Hardware project source files
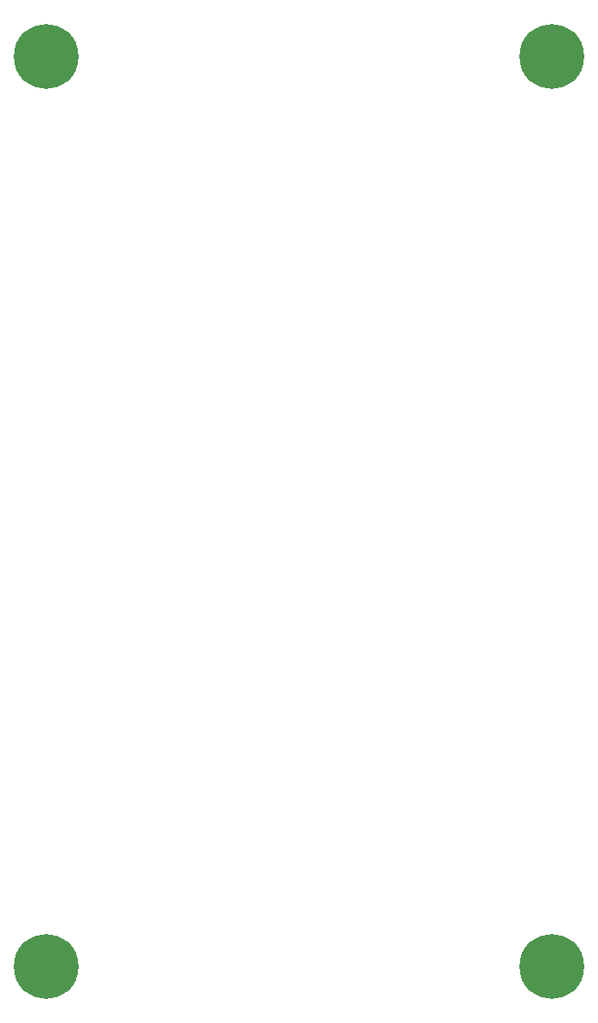
<source format=gbr>
%TF.GenerationSoftware,KiCad,Pcbnew,7.0.8*%
%TF.CreationDate,2023-11-15T13:59:47+01:00*%
%TF.ProjectId,cv-gate-rev1,63762d67-6174-4652-9d72-6576312e6b69,rev?*%
%TF.SameCoordinates,Original*%
%TF.FileFunction,Soldermask,Top*%
%TF.FilePolarity,Negative*%
%FSLAX46Y46*%
G04 Gerber Fmt 4.6, Leading zero omitted, Abs format (unit mm)*
G04 Created by KiCad (PCBNEW 7.0.8) date 2023-11-15 13:59:47*
%MOMM*%
%LPD*%
G01*
G04 APERTURE LIST*
%ADD10C,0.800000*%
%ADD11C,6.400000*%
G04 APERTURE END LIST*
D10*
%TO.C,H108*%
X505600000Y-209450000D03*
X506302944Y-207752944D03*
X506302944Y-211147056D03*
X508000000Y-207050000D03*
D11*
X508000000Y-209450000D03*
D10*
X508000000Y-211850000D03*
X509697056Y-207752944D03*
X509697056Y-211147056D03*
X510400000Y-209450000D03*
%TD*%
%TO.C,H108*%
X555600000Y-119500000D03*
X556302944Y-117802944D03*
X556302944Y-121197056D03*
X558000000Y-117100000D03*
D11*
X558000000Y-119500000D03*
D10*
X558000000Y-121900000D03*
X559697056Y-117802944D03*
X559697056Y-121197056D03*
X560400000Y-119500000D03*
%TD*%
%TO.C,H108*%
X505600000Y-119500000D03*
X506302944Y-117802944D03*
X506302944Y-121197056D03*
X508000000Y-117100000D03*
D11*
X508000000Y-119500000D03*
D10*
X508000000Y-121900000D03*
X509697056Y-117802944D03*
X509697056Y-121197056D03*
X510400000Y-119500000D03*
%TD*%
%TO.C,H108*%
X555600000Y-209450000D03*
X556302944Y-207752944D03*
X556302944Y-211147056D03*
X558000000Y-207050000D03*
D11*
X558000000Y-209450000D03*
D10*
X558000000Y-211850000D03*
X559697056Y-207752944D03*
X559697056Y-211147056D03*
X560400000Y-209450000D03*
%TD*%
M02*

</source>
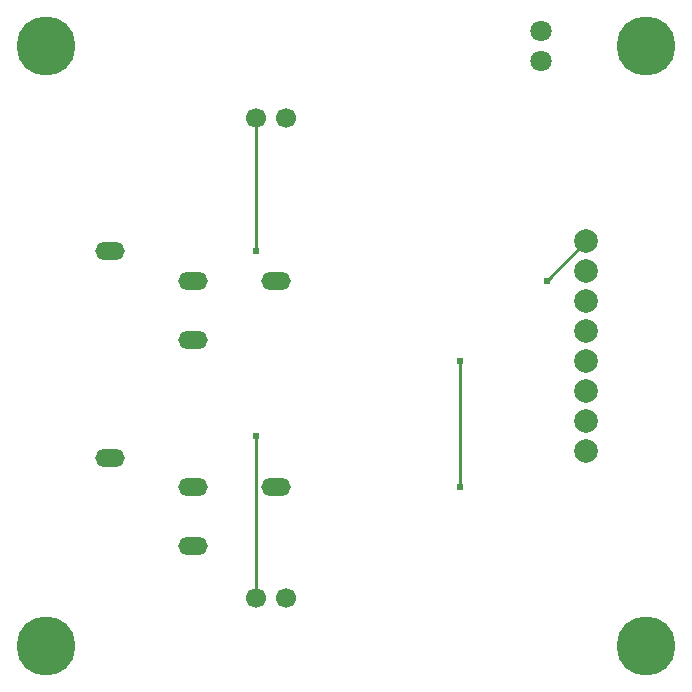
<source format=gbl>
G04 Layer: BottomLayer*
G04 Panelize: , Column: 2, Row: 2, Board Size: 58.42mm x 58.42mm, Panelized Board Size: 118.84mm x 118.84mm*
G04 EasyEDA v6.5.34, 2023-08-21 18:11:39*
G04 c5000755a1824bbf9c005c744657698a,5a6b42c53f6a479593ecc07194224c93,10*
G04 Gerber Generator version 0.2*
G04 Scale: 100 percent, Rotated: No, Reflected: No *
G04 Dimensions in millimeters *
G04 leading zeros omitted , absolute positions ,4 integer and 5 decimal *
%FSLAX45Y45*%
%MOMM*%

%ADD10C,0.2540*%
%ADD11C,5.0000*%
%ADD12C,1.8000*%
%ADD13O,2.4999949999999997X1.524*%
%ADD14C,2.0000*%
%ADD15C,1.7000*%
%ADD16C,0.6096*%

%LPD*%
D10*
X3889771Y1724395D02*
G01*
X3889771Y2791203D01*
X4956581Y3807205D02*
G01*
X4623767Y3474392D01*
X2159000Y4853000D02*
G01*
X2158994Y3724391D01*
X2159000Y789000D02*
G01*
X2158994Y2158994D01*
D11*
G01*
X381000Y5461000D03*
G01*
X5461000Y5461000D03*
G01*
X5461000Y381000D03*
G01*
X381000Y381000D03*
D12*
G01*
X4572000Y5334000D03*
G01*
X4572000Y5588000D03*
D13*
G01*
X2326995Y3474389D03*
G01*
X1626996Y3474389D03*
G01*
X1626996Y2974390D03*
G01*
X1626996Y1724405D03*
G01*
X2326995Y1724405D03*
G01*
X1626996Y1224406D03*
G01*
X926998Y3724402D03*
G01*
X926998Y1974392D03*
D14*
G01*
X4956581Y2029205D03*
G01*
X4956581Y2283205D03*
G01*
X4956581Y2537205D03*
G01*
X4956581Y2791205D03*
G01*
X4956581Y3045205D03*
G01*
X4956581Y3299205D03*
G01*
X4956581Y3553205D03*
G01*
X4956581Y3807205D03*
D15*
G01*
X2413000Y4853000D03*
G01*
X2159000Y4853000D03*
G01*
X2159000Y789000D03*
G01*
X2413000Y789000D03*
D16*
G01*
X4623765Y3474389D03*
G01*
X3889781Y1724405D03*
G01*
X3889781Y2791205D03*
G01*
X2159000Y3724402D03*
G01*
X2159000Y2159000D03*
M02*

</source>
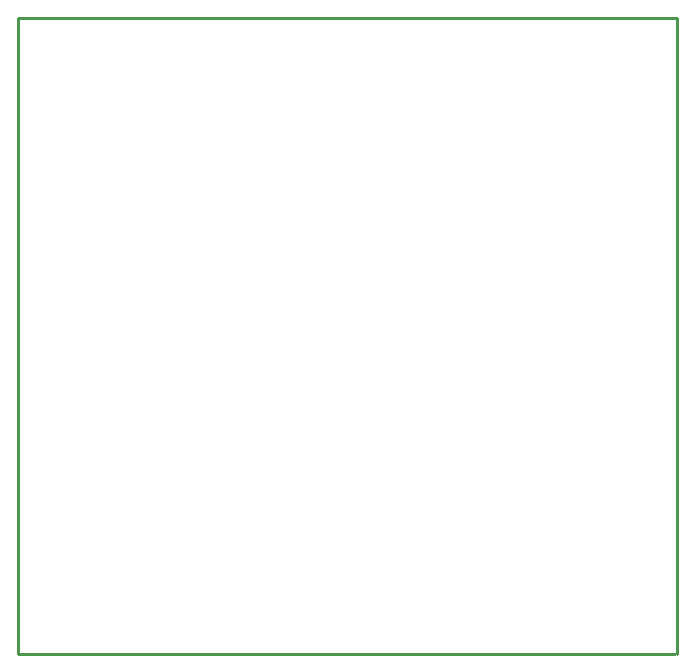
<source format=gko>
G04 Layer_Color=16711935*
%FSTAX24Y24*%
%MOIN*%
G70*
G01*
G75*
%ADD33C,0.0100*%
D33*
X0308Y01955D02*
Y04075D01*
X05275D01*
X0308Y01955D02*
X0527D01*
X05275D02*
Y04075D01*
M02*

</source>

Work request:
Each entry above must be duplicated precisely; none of the pictures may be included.

Exercise output:
<source format=gbr>
%TF.GenerationSoftware,KiCad,Pcbnew,7.0.8*%
%TF.CreationDate,2023-11-15T13:59:47+01:00*%
%TF.ProjectId,cv-gate-rev1,63762d67-6174-4652-9d72-6576312e6b69,rev?*%
%TF.SameCoordinates,Original*%
%TF.FileFunction,Soldermask,Top*%
%TF.FilePolarity,Negative*%
%FSLAX46Y46*%
G04 Gerber Fmt 4.6, Leading zero omitted, Abs format (unit mm)*
G04 Created by KiCad (PCBNEW 7.0.8) date 2023-11-15 13:59:47*
%MOMM*%
%LPD*%
G01*
G04 APERTURE LIST*
%ADD10C,0.800000*%
%ADD11C,6.400000*%
G04 APERTURE END LIST*
D10*
%TO.C,H108*%
X505600000Y-209450000D03*
X506302944Y-207752944D03*
X506302944Y-211147056D03*
X508000000Y-207050000D03*
D11*
X508000000Y-209450000D03*
D10*
X508000000Y-211850000D03*
X509697056Y-207752944D03*
X509697056Y-211147056D03*
X510400000Y-209450000D03*
%TD*%
%TO.C,H108*%
X555600000Y-119500000D03*
X556302944Y-117802944D03*
X556302944Y-121197056D03*
X558000000Y-117100000D03*
D11*
X558000000Y-119500000D03*
D10*
X558000000Y-121900000D03*
X559697056Y-117802944D03*
X559697056Y-121197056D03*
X560400000Y-119500000D03*
%TD*%
%TO.C,H108*%
X505600000Y-119500000D03*
X506302944Y-117802944D03*
X506302944Y-121197056D03*
X508000000Y-117100000D03*
D11*
X508000000Y-119500000D03*
D10*
X508000000Y-121900000D03*
X509697056Y-117802944D03*
X509697056Y-121197056D03*
X510400000Y-119500000D03*
%TD*%
%TO.C,H108*%
X555600000Y-209450000D03*
X556302944Y-207752944D03*
X556302944Y-211147056D03*
X558000000Y-207050000D03*
D11*
X558000000Y-209450000D03*
D10*
X558000000Y-211850000D03*
X559697056Y-207752944D03*
X559697056Y-211147056D03*
X560400000Y-209450000D03*
%TD*%
M02*

</source>
<source format=gbl>
G04 Layer: BottomLayer*
G04 Panelize: , Column: 2, Row: 2, Board Size: 58.42mm x 58.42mm, Panelized Board Size: 118.84mm x 118.84mm*
G04 EasyEDA v6.5.34, 2023-08-21 18:11:39*
G04 c5000755a1824bbf9c005c744657698a,5a6b42c53f6a479593ecc07194224c93,10*
G04 Gerber Generator version 0.2*
G04 Scale: 100 percent, Rotated: No, Reflected: No *
G04 Dimensions in millimeters *
G04 leading zeros omitted , absolute positions ,4 integer and 5 decimal *
%FSLAX45Y45*%
%MOMM*%

%ADD10C,0.2540*%
%ADD11C,5.0000*%
%ADD12C,1.8000*%
%ADD13O,2.4999949999999997X1.524*%
%ADD14C,2.0000*%
%ADD15C,1.7000*%
%ADD16C,0.6096*%

%LPD*%
D10*
X3889771Y1724395D02*
G01*
X3889771Y2791203D01*
X4956581Y3807205D02*
G01*
X4623767Y3474392D01*
X2159000Y4853000D02*
G01*
X2158994Y3724391D01*
X2159000Y789000D02*
G01*
X2158994Y2158994D01*
D11*
G01*
X381000Y5461000D03*
G01*
X5461000Y5461000D03*
G01*
X5461000Y381000D03*
G01*
X381000Y381000D03*
D12*
G01*
X4572000Y5334000D03*
G01*
X4572000Y5588000D03*
D13*
G01*
X2326995Y3474389D03*
G01*
X1626996Y3474389D03*
G01*
X1626996Y2974390D03*
G01*
X1626996Y1724405D03*
G01*
X2326995Y1724405D03*
G01*
X1626996Y1224406D03*
G01*
X926998Y3724402D03*
G01*
X926998Y1974392D03*
D14*
G01*
X4956581Y2029205D03*
G01*
X4956581Y2283205D03*
G01*
X4956581Y2537205D03*
G01*
X4956581Y2791205D03*
G01*
X4956581Y3045205D03*
G01*
X4956581Y3299205D03*
G01*
X4956581Y3553205D03*
G01*
X4956581Y3807205D03*
D15*
G01*
X2413000Y4853000D03*
G01*
X2159000Y4853000D03*
G01*
X2159000Y789000D03*
G01*
X2413000Y789000D03*
D16*
G01*
X4623765Y3474389D03*
G01*
X3889781Y1724405D03*
G01*
X3889781Y2791205D03*
G01*
X2159000Y3724402D03*
G01*
X2159000Y2159000D03*
M02*

</source>
<source format=gko>
G04 Layer_Color=16711935*
%FSTAX24Y24*%
%MOIN*%
G70*
G01*
G75*
%ADD33C,0.0100*%
D33*
X0308Y01955D02*
Y04075D01*
X05275D01*
X0308Y01955D02*
X0527D01*
X05275D02*
Y04075D01*
M02*

</source>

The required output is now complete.